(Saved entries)
# # # # # # #
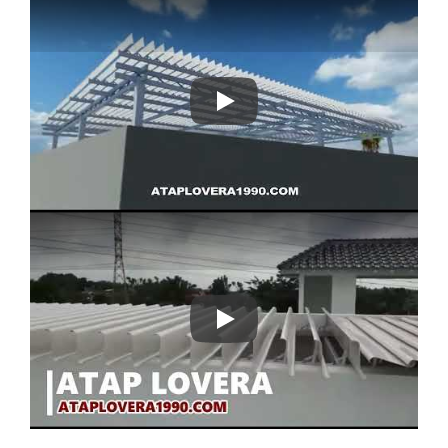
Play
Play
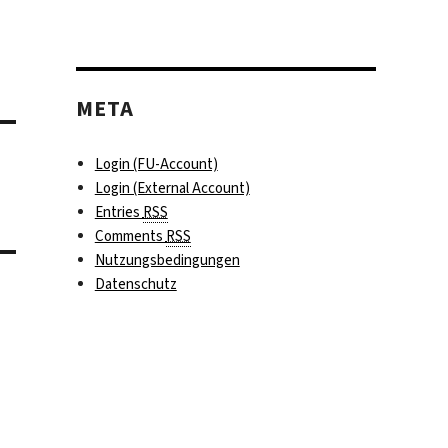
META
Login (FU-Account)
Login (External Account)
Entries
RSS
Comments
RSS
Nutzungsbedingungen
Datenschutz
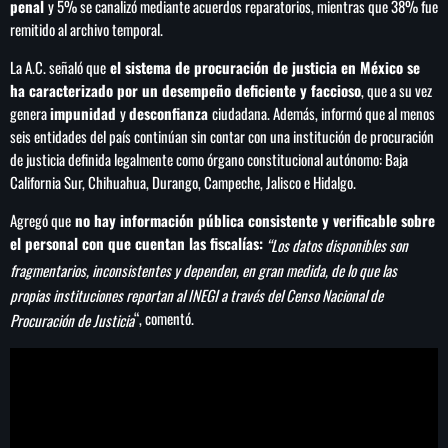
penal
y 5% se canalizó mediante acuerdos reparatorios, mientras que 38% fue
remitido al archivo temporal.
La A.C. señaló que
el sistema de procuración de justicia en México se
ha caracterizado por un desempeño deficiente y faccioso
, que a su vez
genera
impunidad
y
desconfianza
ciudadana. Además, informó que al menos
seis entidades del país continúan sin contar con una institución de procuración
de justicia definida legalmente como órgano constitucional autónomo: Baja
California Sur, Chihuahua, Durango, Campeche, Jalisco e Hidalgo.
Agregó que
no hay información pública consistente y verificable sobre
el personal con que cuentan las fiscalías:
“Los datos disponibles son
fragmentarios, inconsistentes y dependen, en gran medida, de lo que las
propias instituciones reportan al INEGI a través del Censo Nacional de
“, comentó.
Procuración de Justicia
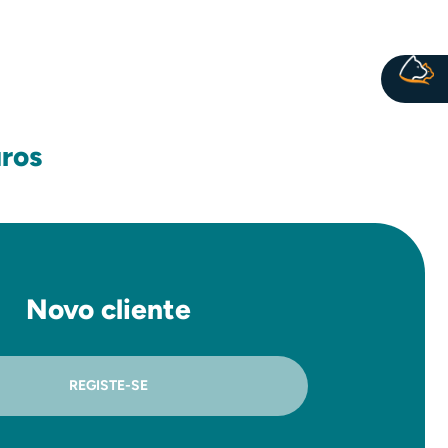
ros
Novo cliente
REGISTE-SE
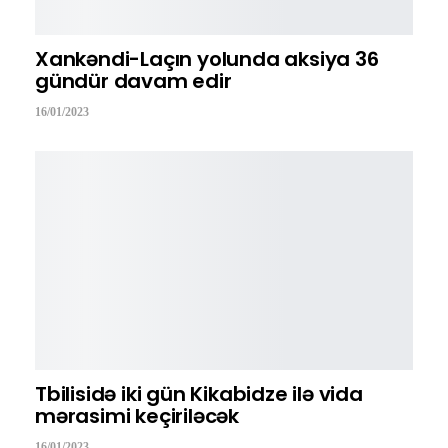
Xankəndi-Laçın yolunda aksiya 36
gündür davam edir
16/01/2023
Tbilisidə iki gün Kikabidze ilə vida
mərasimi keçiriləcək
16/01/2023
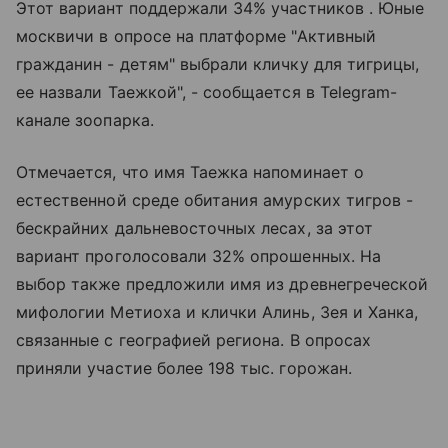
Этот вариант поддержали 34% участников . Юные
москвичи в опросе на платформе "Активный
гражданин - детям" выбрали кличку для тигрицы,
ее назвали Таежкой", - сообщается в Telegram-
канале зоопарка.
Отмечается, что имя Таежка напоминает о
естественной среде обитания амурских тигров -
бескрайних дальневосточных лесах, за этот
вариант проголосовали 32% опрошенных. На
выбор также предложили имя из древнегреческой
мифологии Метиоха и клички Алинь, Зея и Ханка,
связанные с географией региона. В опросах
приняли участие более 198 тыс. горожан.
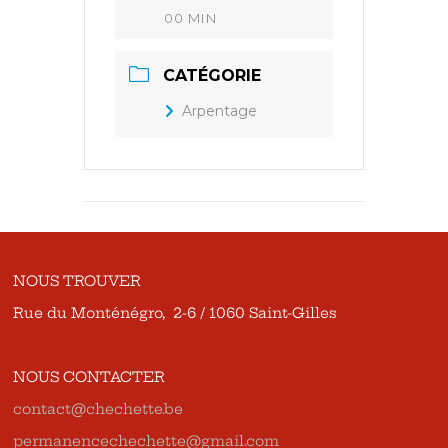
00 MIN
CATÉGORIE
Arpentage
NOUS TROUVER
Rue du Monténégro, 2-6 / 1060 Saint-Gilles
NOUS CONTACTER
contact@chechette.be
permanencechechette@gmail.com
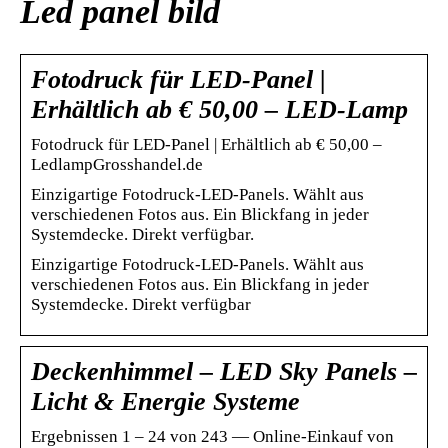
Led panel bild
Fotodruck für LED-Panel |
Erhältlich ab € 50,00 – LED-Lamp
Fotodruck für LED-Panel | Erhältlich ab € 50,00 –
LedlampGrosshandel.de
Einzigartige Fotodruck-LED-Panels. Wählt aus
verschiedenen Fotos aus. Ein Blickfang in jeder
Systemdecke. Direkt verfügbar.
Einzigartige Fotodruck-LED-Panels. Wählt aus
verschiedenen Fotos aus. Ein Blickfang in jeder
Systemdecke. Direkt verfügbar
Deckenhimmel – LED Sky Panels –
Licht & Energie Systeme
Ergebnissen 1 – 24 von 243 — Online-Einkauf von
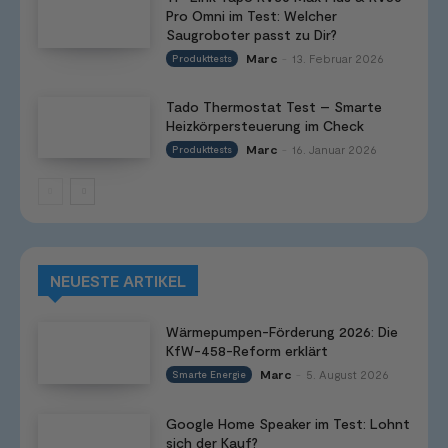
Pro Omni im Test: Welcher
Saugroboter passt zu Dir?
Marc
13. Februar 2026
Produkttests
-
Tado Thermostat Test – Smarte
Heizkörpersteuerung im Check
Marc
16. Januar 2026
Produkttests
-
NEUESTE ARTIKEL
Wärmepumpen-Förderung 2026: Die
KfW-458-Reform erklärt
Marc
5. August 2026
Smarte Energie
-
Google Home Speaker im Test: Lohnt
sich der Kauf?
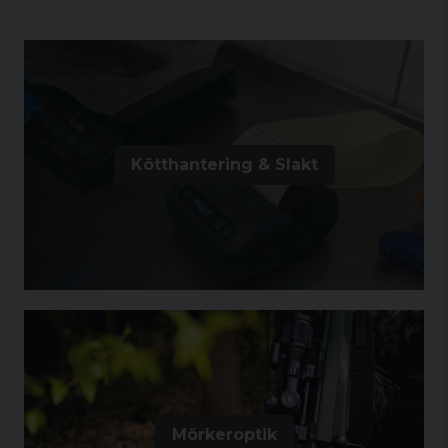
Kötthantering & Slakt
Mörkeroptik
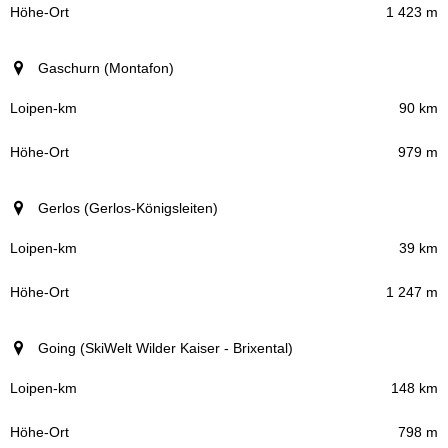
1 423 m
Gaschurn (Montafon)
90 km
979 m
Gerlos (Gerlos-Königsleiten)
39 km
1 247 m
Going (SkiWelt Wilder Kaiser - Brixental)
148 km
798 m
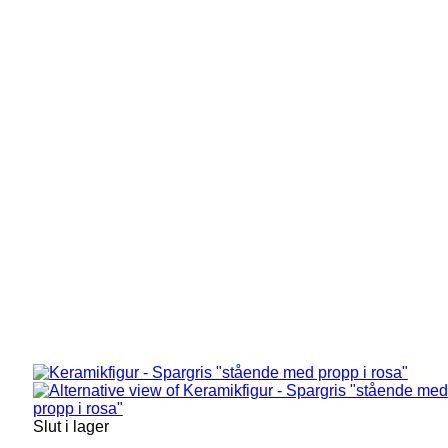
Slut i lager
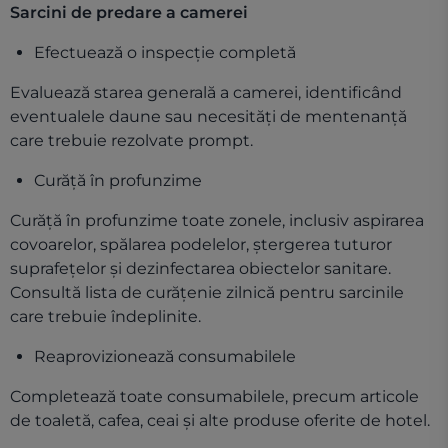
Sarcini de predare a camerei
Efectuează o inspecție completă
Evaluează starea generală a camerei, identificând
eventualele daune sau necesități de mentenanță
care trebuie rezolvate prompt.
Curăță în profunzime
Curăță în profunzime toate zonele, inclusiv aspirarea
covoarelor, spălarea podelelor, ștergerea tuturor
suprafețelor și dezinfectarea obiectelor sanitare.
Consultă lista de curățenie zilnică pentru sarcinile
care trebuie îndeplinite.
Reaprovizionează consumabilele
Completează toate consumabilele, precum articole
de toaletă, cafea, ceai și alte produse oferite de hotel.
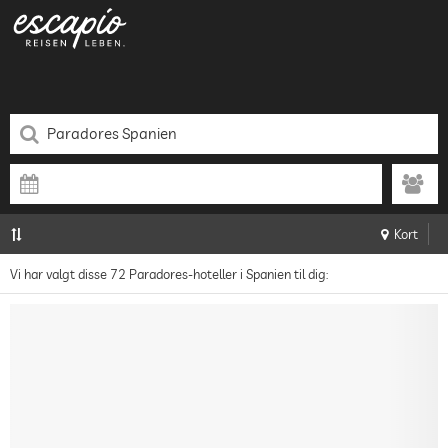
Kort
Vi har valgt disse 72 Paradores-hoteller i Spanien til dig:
# # # # # # #
**EXERCISE BRIEF:** Would you transcribe the lines above exactly, going from the line bearing "Datenschutz" through the line bearing "desconfianza", and drop the pictures from the copy?

**TASK ANSWER:**
Datenschutz
penal
y 5% se canalizó mediante acuerdos reparatorios, mientras que 38% fue
remitido al archivo temporal.
La A.C. señaló que
el sistema de procuración de justicia en México se
ha caracterizado por un desempeño deficiente y faccioso
, que a su vez
genera
impunidad
y
desconfianza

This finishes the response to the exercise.